--- SELECCIÓN ---
<<<<

Considero un pecado imperdonable aburrir al lector. Estoy seguro de que si me aburro mientras escribo, aburriré a los demás. Nunca sobra un detector de tedio: leer y releer en voz alta y sin entonación. Si no me incita, a nadie le servirá. Pasa con el artículo de la prensa, con la pieza literaria, el cuento, el capítulo de una novela. Hace tiempo que dejó de preocuparme la frontera que separa a la literatura del periodismo, en caso de que exista. Escribo en una MacBook Pro. El desorden ha empezado a ganarme terreno en el estudio. Libros y libros. Nunca encuentro el que necesito; entonces lo compro, aunque sé que en alguna parte de los libreros se esconde. De muchos volúmenes tengo dos ejemplares. Aparecerá una hora después de que termine este texto. Me refiero a una pieza extraordinaria de Tomás Eloy Martínez sobre periodismo y literatura. He invocado a San Panus, santo de las cosas perdidas y nada. Caminé un rato repitiendo en mi cabeza: San Panus, que aparezca. Nada.

Una noche de junio de 1893, Manuel Gutiérrez Nájera y Carlos Díaz Dufóo inventaron el periodismo cultural mexicano mientras caminaban por la calle oscura de Escalerilla. El director del Partido Liberal les ofreció a los escritores la edición del periódico del día domingo. Así surgió el primer suplemento literario de México: Revista Azul, ni más ni menos. Cuento esta breve historia porque de allá vengo, de la prensa literaria. Así escribo, recordando otros tiempos. Empeño la memoria en algunos de los conocimientos históricos que aprendí en las hemerotecas.

He escrito mucho periodismo. No me arrepiento. Desde hace treinta y cinco años no ha pasado una semana sin que ponga un texto en la prensa. No exagero, sé de qué hablo. Así escribo, en una discreta tradición personal que transcurre con el paso de los años. A veces me escudo en algunas frases atribuidas a García Márquez: un cuento tiene que estar escrito con la fuerza inmediata de un reportaje; un reportaje, con la profundidad y dilación de un cuento. Cierro esta incitación diciendo que no sé cómo escribo y para eso traigo a este espacio esta intuición del escritor brasileño Rubem Fonseca: “Los recuerdos que preservamos desde la infancia y cargamos durante toda nuestra vida son tal vez nuestra mejor educación, dice Aliosha Karamazov. Y si sólo uno de esos buenos recuerdos permanece en nuestro corazón, tal vez se convierta, un día, en el instrumento de nuestra salvación”. Así escribo: en busca de alguno de esos recuerdos.

>>>>

--- DATOS REGISTRADOS ---
<<<<

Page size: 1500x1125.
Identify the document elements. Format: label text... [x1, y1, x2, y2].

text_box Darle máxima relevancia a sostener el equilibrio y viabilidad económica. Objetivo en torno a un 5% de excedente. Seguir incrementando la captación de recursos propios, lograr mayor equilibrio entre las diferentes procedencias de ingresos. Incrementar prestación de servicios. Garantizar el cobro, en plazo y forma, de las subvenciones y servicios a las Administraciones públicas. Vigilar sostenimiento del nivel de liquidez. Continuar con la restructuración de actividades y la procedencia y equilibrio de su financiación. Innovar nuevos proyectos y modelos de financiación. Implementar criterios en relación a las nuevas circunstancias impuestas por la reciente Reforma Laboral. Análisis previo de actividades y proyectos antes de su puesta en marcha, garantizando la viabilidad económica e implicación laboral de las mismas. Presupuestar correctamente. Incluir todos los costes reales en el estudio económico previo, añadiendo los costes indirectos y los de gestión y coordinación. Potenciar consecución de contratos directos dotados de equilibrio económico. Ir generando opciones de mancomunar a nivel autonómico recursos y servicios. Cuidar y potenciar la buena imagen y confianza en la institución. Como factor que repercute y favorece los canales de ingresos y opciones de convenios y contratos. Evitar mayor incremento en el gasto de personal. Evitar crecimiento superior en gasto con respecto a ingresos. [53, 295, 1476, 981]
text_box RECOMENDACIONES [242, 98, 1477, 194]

>>>>
<<<<

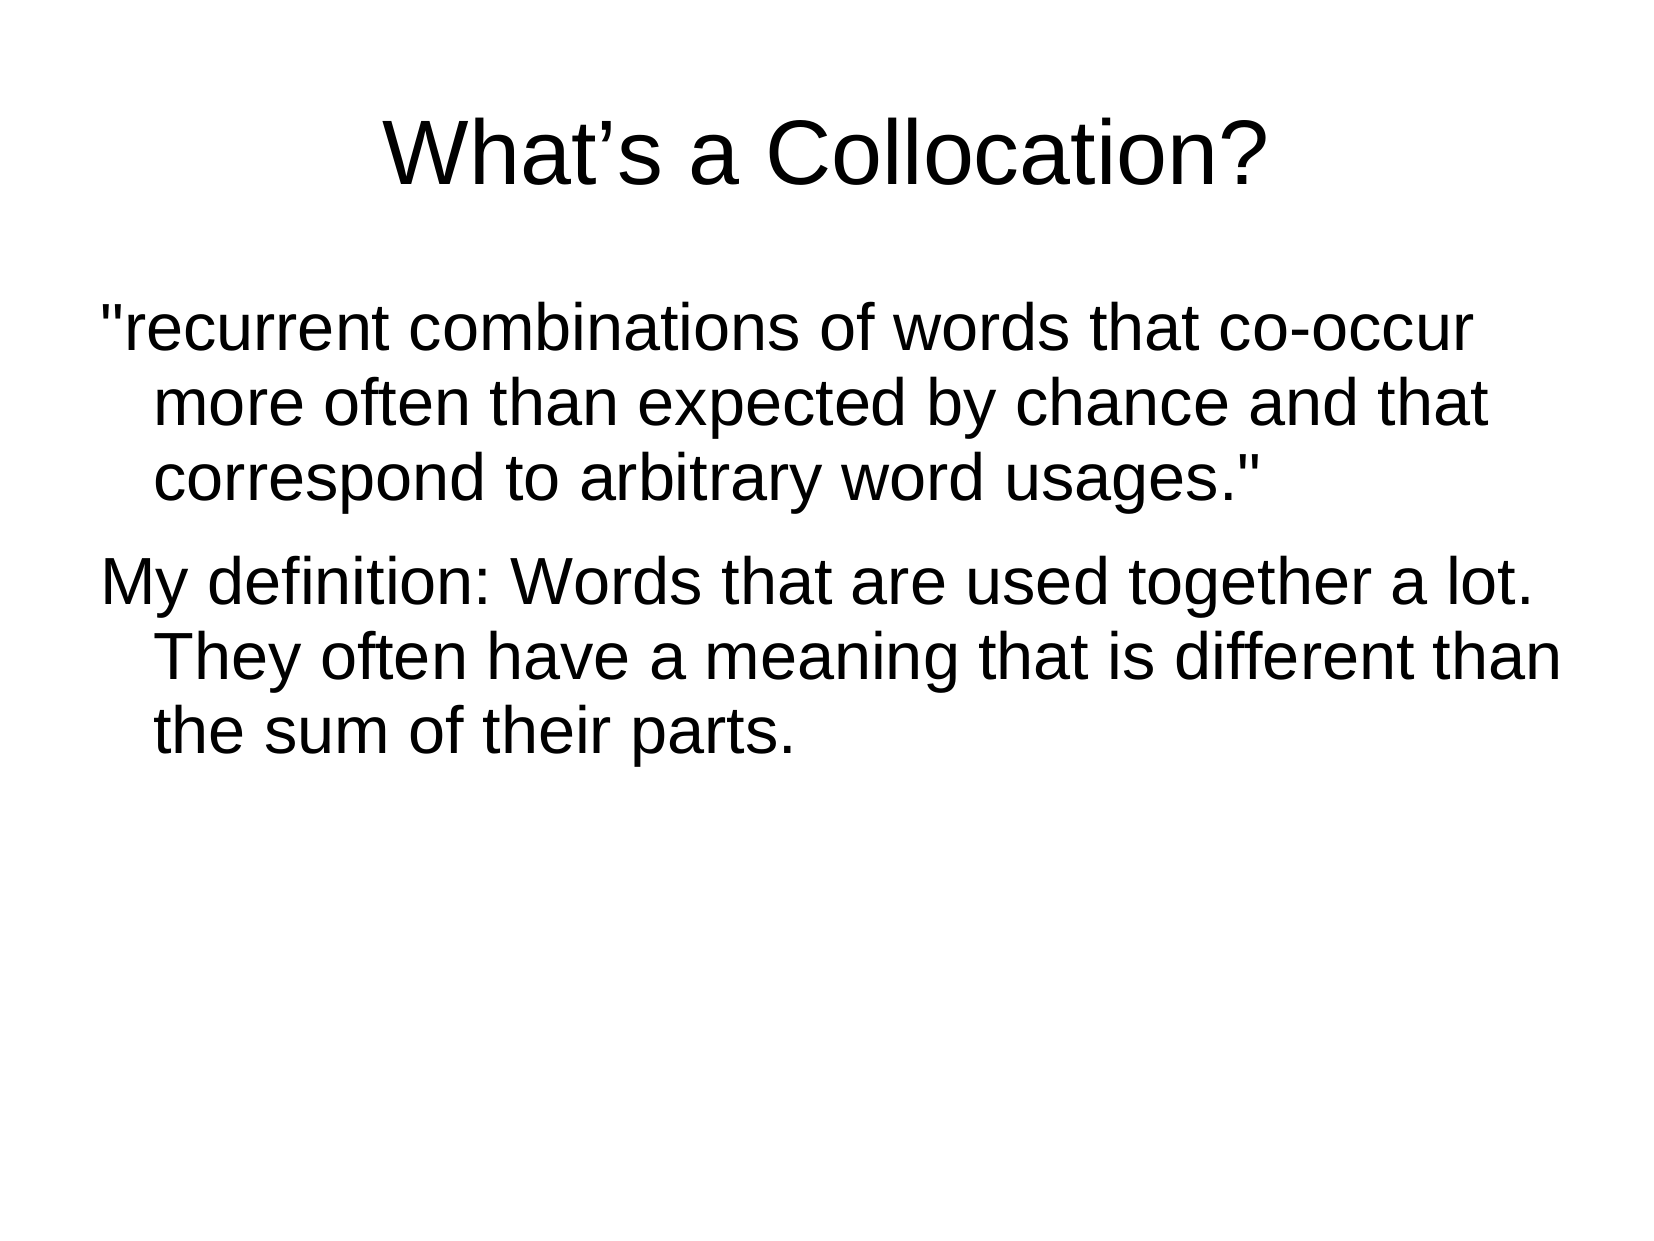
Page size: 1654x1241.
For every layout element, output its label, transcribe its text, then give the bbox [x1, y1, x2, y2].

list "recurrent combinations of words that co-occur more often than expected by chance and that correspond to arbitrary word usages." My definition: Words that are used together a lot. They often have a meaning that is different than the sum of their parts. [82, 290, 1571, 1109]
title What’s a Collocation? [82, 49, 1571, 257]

>>>>

--- OBJETIVO DEL EJERCICIO ---
Reproduce textualmente todo lo que va desde "Una noche de" hasta "en las hemerotecas." en la selección que aparece más arriba.

--- RESPUESTA ---
Una noche de junio de 1893, Manuel Gutiérrez Nájera y Carlos Díaz Dufóo inventaron el periodismo cultural mexicano mientras caminaban por la calle oscura de Escalerilla. El director del Partido Liberal les ofreció a los escritores la edición del periódico del día domingo. Así surgió el primer suplemento literario de México: Revista Azul, ni más ni menos. Cuento esta breve historia porque de allá vengo, de la prensa literaria. Así escribo, recordando otros tiempos. Empeño la memoria en algunos de los conocimientos históricos que aprendí en las hemerotecas.